Whether you need a mammogram every year depends on which guidelines your doctor follows, your age, and your personal risk factors. The two most influential medical organizations in the U.S. disagree on this question, which is why you’ll get different answers from different sources. Here’s what each recommends and how to make sense of the split.
What the Major Guidelines Say
The U.S. Preventive Services Task Force (USPSTF) updated its guidance in 2024 and now recommends mammograms every other year for all women starting at age 40 and continuing through age 74. This was a significant shift: previously, the USPSTF left it up to women in their 40s to decide with their doctor when to start. Now the starting age is firm at 40, but the interval remains every two years, not every one.
The American Cancer Society takes a different approach, with age-based tiers:
- Ages 40 to 44: Yearly mammograms are optional.
- Ages 45 to 54: Yearly mammograms are recommended.
- Ages 55 and older: You can switch to every other year or continue yearly screening.
The ACS also advises that screening should continue as long as you’re in good health and expected to live at least 10 more years, with no hard upper age cutoff the way the USPSTF draws the line at 74.
Why the Guidelines Disagree
The disagreement comes down to how each organization weighs the benefits of catching cancer earlier against the harms of false alarms. Both groups review the same body of evidence but arrive at different conclusions about where that balance tips.
A large systematic review published in the British Journal of Cancer quantified the trade-offs. For women aged 50 to 69, annual screening compared to every-other-year screening offered small additional benefits in cancer detection but came with a meaningful jump in false positives. Over a 10-year period, the cumulative probability of getting at least one false positive result was 54% with annual screening versus 34% with biennial screening in that age group. For women in their 40s, the gap was even wider: 67% with annual screening compared to 45% with biennial.
False positives don’t just cause anxiety. They also lead to additional imaging, callbacks, and sometimes biopsies. The 10-year probability of being recommended for a biopsy that turns out to be unnecessary was roughly 8% with annual screening and 5% with biennial screening for women 50 to 69. For women 40 to 49, it was 11% annually versus 6% biennially.
On the other side of the ledger, annual screening does catch slightly more cancers between scheduled appointments. Among women 50 to 69, about 22% of breast cancer cases were detected between screenings (so-called interval cancers) with annual mammograms, compared to 27% with biennial. That’s a modest difference, and the data did not show a clear reduction in late-stage cancers with annual versus biennial screening in that age range.
For younger women aged 45 to 49, the picture was less favorable for annual screening. The incremental benefit of going from every two years to every year was smaller, while the incremental harms, particularly false positives and unnecessary biopsy recommendations, were slightly larger.
What Your Insurance Covers
Under the Affordable Care Act, most health insurance plans must cover screening mammograms with no copay, deductible, or coinsurance. The federal guidelines from the Health Resources and Services Administration state that screening mammography for average-risk women should occur “at least biennially and as frequently as annually.” In practice, this means your plan should cover a mammogram at least every two years, and many plans cover annual screening as well, starting no later than age 50 and as early as age 40. If you’re unsure, check with your insurer before scheduling, since coverage details can vary by plan type.
Dense Breasts and Higher Risk
About half of women have dense breast tissue, which shows up as white areas on a mammogram, the same way cancers appear.

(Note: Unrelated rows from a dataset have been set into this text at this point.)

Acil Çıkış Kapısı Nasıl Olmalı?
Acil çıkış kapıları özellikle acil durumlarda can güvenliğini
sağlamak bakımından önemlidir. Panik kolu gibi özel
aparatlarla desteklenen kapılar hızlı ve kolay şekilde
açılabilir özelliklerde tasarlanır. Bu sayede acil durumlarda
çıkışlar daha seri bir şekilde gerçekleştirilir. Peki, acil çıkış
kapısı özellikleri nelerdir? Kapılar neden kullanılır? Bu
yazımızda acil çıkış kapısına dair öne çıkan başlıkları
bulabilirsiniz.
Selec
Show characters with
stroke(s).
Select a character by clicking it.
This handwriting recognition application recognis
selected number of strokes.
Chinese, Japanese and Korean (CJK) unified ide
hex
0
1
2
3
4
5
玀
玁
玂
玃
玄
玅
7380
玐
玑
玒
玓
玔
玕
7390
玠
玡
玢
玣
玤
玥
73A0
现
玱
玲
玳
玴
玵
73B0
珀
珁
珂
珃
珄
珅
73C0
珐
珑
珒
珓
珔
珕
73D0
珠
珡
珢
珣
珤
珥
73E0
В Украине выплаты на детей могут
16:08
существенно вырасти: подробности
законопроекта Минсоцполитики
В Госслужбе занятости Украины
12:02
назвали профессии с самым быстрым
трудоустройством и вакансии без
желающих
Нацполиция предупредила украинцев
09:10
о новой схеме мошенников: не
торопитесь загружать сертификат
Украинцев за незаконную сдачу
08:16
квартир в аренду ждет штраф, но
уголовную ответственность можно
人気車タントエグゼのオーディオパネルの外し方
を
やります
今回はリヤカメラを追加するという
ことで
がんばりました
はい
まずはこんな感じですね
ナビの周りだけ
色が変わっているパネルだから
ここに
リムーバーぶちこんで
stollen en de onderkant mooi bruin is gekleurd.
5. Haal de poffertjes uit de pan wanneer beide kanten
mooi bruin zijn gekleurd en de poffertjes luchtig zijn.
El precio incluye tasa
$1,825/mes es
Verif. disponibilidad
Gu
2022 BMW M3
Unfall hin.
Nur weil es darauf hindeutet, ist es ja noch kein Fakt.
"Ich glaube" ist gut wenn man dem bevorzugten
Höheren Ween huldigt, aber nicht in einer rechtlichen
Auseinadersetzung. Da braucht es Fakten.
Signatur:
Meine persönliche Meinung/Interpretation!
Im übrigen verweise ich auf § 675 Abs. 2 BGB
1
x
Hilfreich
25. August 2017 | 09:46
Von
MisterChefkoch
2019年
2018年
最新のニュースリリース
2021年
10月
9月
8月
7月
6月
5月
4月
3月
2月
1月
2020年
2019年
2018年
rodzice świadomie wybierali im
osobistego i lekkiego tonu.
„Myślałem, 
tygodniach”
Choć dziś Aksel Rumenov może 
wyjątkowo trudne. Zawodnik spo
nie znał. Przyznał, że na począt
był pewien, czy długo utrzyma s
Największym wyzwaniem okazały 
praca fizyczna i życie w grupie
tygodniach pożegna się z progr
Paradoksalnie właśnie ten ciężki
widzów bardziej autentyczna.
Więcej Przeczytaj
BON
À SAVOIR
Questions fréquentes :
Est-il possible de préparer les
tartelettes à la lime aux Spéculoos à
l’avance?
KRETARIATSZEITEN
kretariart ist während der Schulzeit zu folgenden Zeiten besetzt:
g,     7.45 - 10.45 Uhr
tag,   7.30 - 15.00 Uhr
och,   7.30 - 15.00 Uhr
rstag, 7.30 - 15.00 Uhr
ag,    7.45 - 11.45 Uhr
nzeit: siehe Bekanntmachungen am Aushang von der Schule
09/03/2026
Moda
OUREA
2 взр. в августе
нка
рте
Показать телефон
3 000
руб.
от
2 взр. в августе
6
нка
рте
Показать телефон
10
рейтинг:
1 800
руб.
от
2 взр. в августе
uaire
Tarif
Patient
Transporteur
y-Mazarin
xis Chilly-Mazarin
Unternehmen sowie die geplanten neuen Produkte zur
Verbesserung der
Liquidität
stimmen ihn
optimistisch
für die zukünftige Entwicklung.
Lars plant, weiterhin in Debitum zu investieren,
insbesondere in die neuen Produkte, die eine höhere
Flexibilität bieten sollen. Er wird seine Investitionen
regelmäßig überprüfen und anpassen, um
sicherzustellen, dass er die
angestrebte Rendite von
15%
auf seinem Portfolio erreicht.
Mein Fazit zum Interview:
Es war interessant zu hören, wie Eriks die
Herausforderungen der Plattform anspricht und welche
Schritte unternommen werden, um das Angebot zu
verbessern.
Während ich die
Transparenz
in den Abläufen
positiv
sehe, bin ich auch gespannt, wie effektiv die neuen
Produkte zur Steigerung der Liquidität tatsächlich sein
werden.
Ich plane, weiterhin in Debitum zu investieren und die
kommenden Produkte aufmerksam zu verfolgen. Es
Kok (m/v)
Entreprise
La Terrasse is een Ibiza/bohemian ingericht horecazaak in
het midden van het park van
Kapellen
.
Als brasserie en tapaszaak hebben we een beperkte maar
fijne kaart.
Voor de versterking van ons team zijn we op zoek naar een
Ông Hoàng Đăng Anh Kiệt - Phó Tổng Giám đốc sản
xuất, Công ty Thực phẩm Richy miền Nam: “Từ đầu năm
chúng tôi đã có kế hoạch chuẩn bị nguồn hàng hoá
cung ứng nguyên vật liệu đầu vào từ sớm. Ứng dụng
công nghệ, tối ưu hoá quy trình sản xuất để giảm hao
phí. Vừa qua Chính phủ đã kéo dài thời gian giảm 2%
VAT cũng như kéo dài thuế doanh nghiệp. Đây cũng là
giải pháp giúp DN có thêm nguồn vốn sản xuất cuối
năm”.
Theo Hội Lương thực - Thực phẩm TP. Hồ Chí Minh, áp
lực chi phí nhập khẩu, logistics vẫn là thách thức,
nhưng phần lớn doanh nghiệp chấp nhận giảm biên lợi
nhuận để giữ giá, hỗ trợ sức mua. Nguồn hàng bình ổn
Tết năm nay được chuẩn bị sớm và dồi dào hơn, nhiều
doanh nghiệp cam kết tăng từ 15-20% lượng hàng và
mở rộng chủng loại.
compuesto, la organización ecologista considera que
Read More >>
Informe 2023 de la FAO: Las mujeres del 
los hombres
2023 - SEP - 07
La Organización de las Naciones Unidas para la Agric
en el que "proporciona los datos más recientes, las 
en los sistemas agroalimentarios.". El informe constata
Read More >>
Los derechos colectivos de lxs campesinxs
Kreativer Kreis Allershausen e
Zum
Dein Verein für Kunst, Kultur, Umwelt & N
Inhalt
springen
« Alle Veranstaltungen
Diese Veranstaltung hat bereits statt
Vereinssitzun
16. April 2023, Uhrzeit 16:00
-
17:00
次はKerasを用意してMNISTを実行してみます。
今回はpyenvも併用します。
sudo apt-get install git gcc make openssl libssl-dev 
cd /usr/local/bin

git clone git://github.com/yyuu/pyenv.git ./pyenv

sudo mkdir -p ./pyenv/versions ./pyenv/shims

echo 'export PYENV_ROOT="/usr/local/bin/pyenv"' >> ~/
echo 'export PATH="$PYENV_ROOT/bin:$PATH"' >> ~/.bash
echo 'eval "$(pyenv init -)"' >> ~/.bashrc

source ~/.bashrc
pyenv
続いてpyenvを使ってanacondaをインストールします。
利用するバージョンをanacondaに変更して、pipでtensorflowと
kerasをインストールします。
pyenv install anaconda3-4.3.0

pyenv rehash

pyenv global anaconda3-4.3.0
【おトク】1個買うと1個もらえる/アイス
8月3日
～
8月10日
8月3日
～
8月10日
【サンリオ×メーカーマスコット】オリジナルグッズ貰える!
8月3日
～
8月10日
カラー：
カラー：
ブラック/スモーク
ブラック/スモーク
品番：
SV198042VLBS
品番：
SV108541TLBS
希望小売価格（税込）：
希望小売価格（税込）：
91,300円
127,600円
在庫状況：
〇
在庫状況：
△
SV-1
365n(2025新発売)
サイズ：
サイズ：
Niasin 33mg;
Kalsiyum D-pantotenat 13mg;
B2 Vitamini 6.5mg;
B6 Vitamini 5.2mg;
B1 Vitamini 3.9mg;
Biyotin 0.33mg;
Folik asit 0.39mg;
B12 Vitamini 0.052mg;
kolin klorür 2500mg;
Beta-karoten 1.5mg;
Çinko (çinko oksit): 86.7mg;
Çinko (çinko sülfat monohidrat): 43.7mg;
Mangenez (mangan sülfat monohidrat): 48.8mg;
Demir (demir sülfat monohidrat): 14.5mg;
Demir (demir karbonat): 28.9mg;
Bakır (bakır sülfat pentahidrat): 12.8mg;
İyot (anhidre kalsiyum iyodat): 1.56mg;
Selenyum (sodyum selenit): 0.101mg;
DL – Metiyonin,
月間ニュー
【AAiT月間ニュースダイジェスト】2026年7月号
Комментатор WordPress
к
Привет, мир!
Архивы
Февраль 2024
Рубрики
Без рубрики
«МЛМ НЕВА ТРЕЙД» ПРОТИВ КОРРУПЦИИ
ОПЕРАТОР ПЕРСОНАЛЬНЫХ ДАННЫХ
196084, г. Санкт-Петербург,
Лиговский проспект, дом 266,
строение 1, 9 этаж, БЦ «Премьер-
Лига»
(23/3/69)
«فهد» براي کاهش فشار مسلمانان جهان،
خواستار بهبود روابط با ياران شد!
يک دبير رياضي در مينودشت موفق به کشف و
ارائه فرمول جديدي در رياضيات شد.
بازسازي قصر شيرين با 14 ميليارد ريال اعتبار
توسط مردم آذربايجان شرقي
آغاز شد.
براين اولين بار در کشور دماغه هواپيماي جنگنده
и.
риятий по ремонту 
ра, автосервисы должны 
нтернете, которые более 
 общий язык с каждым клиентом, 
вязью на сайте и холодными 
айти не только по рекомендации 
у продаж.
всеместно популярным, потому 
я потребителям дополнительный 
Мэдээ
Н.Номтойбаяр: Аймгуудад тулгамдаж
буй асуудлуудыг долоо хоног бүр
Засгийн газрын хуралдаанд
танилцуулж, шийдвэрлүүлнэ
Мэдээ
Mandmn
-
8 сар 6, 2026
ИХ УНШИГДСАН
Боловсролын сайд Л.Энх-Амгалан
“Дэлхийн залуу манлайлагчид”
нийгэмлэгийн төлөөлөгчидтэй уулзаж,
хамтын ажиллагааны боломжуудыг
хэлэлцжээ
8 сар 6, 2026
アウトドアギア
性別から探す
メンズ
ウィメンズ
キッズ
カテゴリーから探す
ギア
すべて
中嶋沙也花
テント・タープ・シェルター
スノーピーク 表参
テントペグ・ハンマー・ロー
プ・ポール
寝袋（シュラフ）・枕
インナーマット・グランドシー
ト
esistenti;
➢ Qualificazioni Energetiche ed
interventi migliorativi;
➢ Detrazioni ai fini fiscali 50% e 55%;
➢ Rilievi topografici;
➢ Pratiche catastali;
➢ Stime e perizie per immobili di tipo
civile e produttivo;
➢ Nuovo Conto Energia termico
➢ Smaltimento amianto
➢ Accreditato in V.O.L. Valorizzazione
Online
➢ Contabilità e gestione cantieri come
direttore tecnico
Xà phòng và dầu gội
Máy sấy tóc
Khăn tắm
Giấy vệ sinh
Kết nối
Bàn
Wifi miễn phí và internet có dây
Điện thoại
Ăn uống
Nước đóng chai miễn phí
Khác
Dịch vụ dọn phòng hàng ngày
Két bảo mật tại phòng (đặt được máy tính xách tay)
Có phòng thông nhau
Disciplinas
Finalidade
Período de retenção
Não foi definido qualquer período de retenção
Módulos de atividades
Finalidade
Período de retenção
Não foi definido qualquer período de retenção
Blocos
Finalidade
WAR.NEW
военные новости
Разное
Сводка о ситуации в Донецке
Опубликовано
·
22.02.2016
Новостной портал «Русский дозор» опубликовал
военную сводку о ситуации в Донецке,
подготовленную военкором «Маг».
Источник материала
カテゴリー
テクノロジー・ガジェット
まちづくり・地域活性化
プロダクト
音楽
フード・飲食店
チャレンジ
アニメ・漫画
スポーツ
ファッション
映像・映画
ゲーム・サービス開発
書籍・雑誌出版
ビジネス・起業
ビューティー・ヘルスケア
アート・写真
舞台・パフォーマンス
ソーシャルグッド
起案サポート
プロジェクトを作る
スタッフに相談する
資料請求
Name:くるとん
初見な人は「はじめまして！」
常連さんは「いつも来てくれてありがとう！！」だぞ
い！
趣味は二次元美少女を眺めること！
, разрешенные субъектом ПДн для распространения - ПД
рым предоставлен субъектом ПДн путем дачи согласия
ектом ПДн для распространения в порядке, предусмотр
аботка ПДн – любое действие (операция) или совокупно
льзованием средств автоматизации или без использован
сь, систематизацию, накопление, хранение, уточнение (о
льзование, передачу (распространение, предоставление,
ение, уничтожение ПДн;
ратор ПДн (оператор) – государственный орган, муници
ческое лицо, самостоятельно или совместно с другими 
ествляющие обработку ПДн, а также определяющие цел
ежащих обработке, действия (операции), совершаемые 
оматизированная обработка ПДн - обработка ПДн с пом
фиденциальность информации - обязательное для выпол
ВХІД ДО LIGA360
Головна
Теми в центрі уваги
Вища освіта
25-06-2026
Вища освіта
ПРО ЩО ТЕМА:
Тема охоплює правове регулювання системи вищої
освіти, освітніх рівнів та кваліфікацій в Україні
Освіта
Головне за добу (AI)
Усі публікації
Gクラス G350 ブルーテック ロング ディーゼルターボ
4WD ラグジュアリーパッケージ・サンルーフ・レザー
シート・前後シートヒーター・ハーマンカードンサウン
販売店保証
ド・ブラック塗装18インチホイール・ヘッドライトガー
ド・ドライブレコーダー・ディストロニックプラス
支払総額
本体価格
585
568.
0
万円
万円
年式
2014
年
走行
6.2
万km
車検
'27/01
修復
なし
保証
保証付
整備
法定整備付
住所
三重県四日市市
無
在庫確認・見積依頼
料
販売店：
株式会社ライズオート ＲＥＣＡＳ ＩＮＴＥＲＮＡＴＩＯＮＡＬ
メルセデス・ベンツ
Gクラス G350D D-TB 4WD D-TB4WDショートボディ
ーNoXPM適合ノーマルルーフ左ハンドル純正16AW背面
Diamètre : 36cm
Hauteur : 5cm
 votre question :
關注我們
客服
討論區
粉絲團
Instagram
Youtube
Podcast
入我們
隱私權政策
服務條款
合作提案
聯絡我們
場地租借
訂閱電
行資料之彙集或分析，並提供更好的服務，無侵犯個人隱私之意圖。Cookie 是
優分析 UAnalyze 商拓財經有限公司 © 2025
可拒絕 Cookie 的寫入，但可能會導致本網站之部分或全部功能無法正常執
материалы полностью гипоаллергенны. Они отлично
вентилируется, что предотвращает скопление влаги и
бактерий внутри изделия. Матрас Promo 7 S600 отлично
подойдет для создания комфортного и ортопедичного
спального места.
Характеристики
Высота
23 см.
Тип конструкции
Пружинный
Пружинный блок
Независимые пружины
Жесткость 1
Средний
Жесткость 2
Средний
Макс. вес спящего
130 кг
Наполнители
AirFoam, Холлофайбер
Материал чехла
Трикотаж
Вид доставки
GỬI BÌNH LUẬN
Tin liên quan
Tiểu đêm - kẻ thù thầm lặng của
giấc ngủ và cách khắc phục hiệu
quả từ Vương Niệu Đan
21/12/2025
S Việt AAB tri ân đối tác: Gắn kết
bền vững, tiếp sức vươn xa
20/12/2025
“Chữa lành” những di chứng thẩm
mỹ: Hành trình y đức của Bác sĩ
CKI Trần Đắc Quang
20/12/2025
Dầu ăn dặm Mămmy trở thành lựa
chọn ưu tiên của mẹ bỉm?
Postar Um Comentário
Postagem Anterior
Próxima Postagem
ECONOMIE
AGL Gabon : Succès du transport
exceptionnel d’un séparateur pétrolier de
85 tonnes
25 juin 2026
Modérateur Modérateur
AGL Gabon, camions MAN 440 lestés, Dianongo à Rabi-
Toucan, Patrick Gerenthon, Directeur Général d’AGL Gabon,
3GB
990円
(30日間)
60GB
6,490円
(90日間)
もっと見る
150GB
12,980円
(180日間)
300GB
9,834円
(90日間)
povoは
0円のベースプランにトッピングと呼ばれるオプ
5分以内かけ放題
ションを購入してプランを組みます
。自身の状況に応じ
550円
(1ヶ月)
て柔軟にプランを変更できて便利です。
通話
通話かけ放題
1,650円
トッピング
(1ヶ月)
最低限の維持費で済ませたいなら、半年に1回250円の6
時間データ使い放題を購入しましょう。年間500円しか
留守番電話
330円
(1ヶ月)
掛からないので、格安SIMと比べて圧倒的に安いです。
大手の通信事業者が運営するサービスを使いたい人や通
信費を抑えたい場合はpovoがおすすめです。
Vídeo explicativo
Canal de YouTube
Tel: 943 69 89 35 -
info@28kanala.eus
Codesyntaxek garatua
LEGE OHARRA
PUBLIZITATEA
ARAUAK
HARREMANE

This can make tumors harder to spot. If you’ve been told you have dense breasts, mammograms still work for screening, but your doctor may recommend supplemental imaging such as ultrasound or MRI in addition to your regular mammogram schedule.
Women with known risk factors, such as a strong family history of breast cancer, a genetic mutation like BRCA1 or BRCA2, or a history of chest radiation at a young age, typically follow a more intensive screening plan that can include yearly mammograms starting earlier and MRI scans alternating every six months. These protocols go beyond the standard guidelines for average-risk women, so if any of those risk factors apply to you, your screening schedule will look different regardless of which set of general guidelines your doctor prefers.
How to Decide on Your Schedule
If you’re at average risk and following the USPSTF guidelines, you’ll get a mammogram every two years from age 40 through 74. If your doctor follows the American Cancer Society’s recommendations, you’ll likely get annual mammograms starting at 45, with the option to move to every other year after 55. Neither approach is wrong. The USPSTF prioritizes minimizing false positives and unnecessary procedures, while the ACS leans toward maximizing early detection.
Your own preferences matter here. Some women would rather accept a higher chance of callbacks and false alarms in exchange for the reassurance of annual screening. Others prefer to avoid the stress and time of extra testing when the additional cancer detection benefit is small. Both are reasonable positions, and the data supports either schedule for average-risk women. The most important thing is not which interval you choose but that you’re screening consistently at whichever frequency you and your doctor settle on.